Control of accuracy on Taylor-collocation method to solve the weakly regular Volterra integral equations of the first kind by using the CESTAC method

TL;DR

This paper introduces a stochastic arithmetic approach using the CESTAC method to enhance the accuracy control of the Taylor-collocation method for solving weakly regular Volterra integral equations of the first kind, replacing traditional error measures.

Contribution

It develops a new accuracy control technique based on stochastic arithmetic and proves a convergence theorem for the Taylor-collocation method using CESTAC, with practical numerical examples.

Findings

The CESTAC method effectively controls accuracy in the Taylor-collocation method.

The new termination criterion improves convergence assessment.

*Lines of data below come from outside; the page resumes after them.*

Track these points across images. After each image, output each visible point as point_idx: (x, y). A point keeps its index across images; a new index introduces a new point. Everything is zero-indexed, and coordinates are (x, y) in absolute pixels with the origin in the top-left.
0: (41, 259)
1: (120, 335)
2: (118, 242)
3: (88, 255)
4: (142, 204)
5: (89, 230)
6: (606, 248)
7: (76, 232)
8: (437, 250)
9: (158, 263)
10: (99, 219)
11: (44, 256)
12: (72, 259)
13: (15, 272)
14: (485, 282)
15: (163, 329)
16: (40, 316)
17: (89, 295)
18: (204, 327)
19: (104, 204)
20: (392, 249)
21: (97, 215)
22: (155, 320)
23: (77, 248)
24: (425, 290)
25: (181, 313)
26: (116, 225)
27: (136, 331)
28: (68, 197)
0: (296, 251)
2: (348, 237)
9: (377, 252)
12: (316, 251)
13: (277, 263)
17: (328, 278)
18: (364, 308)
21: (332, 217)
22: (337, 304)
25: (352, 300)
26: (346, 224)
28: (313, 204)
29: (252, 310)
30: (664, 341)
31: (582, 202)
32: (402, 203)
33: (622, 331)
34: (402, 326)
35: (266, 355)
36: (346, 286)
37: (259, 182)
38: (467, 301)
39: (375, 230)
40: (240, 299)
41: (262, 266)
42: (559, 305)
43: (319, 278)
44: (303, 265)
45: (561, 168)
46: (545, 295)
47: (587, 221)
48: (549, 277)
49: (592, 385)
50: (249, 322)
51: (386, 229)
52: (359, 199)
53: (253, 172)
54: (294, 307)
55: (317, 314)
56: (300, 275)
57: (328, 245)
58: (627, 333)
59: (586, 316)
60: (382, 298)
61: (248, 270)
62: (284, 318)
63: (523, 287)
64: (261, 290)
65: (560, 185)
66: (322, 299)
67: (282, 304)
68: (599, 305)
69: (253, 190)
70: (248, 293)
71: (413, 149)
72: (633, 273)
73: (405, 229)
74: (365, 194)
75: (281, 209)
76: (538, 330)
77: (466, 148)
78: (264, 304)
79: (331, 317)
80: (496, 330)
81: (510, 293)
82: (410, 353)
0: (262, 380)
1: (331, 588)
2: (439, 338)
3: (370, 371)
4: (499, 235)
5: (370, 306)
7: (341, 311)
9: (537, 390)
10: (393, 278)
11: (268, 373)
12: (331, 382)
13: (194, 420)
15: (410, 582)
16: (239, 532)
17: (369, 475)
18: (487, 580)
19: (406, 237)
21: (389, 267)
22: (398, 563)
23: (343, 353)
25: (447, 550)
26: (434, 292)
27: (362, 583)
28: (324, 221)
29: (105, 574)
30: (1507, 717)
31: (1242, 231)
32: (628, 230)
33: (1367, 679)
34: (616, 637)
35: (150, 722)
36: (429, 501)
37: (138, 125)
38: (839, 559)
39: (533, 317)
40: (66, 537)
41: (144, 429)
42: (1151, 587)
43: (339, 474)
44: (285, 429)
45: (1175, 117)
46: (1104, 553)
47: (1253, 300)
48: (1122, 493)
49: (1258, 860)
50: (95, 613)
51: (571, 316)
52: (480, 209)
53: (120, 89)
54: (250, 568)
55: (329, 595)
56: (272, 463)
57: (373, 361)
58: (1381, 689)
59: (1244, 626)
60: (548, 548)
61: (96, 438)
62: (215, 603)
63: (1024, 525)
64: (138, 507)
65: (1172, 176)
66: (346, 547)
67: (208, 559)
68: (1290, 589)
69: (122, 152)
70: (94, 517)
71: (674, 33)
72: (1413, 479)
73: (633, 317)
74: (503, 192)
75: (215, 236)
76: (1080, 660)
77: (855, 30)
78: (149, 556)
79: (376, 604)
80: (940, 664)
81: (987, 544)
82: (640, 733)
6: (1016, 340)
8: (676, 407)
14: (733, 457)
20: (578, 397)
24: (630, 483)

Numerical results demonstrate the method's efficiency and accuracy.

Abstract

Finding the optimal parameters and functions of iterative methods is among the main problems of the Numerical Analysis. For this aim, a technique of the stochastic arithmetic (SA) is used to control of accuracy on Taylor-collocation method for solving first kind weakly regular integral equations (IEs). Thus, the CESTAC (Controle et Estimation Stochastique des Arrondis de Calculs) method is applied and instead of usual mathematical softwares the CADNA (Control of Accuracy and Debugging for Numerical Applications) library is used. Also, the convergence theorem of presented method is illustrated. In order to apply the CESTAC method we will prove a theorem that it will be our licence to use the new termination criterion instead of traditional absolute error. By using this theorem we can show that number of common significant digits (NCSDs) between two successive approximations are almost equal to NCSDs between exact and numerical solution. Finally, some examples are solved by using the Taylor-collocation method based on the CESTAC method. Several tables of numerical solutions based on the both arithmetics are presented. Comparison between number of iterations are demonstrated by using the floating point arithmetic (FPA) for different values of $\varepsilon$.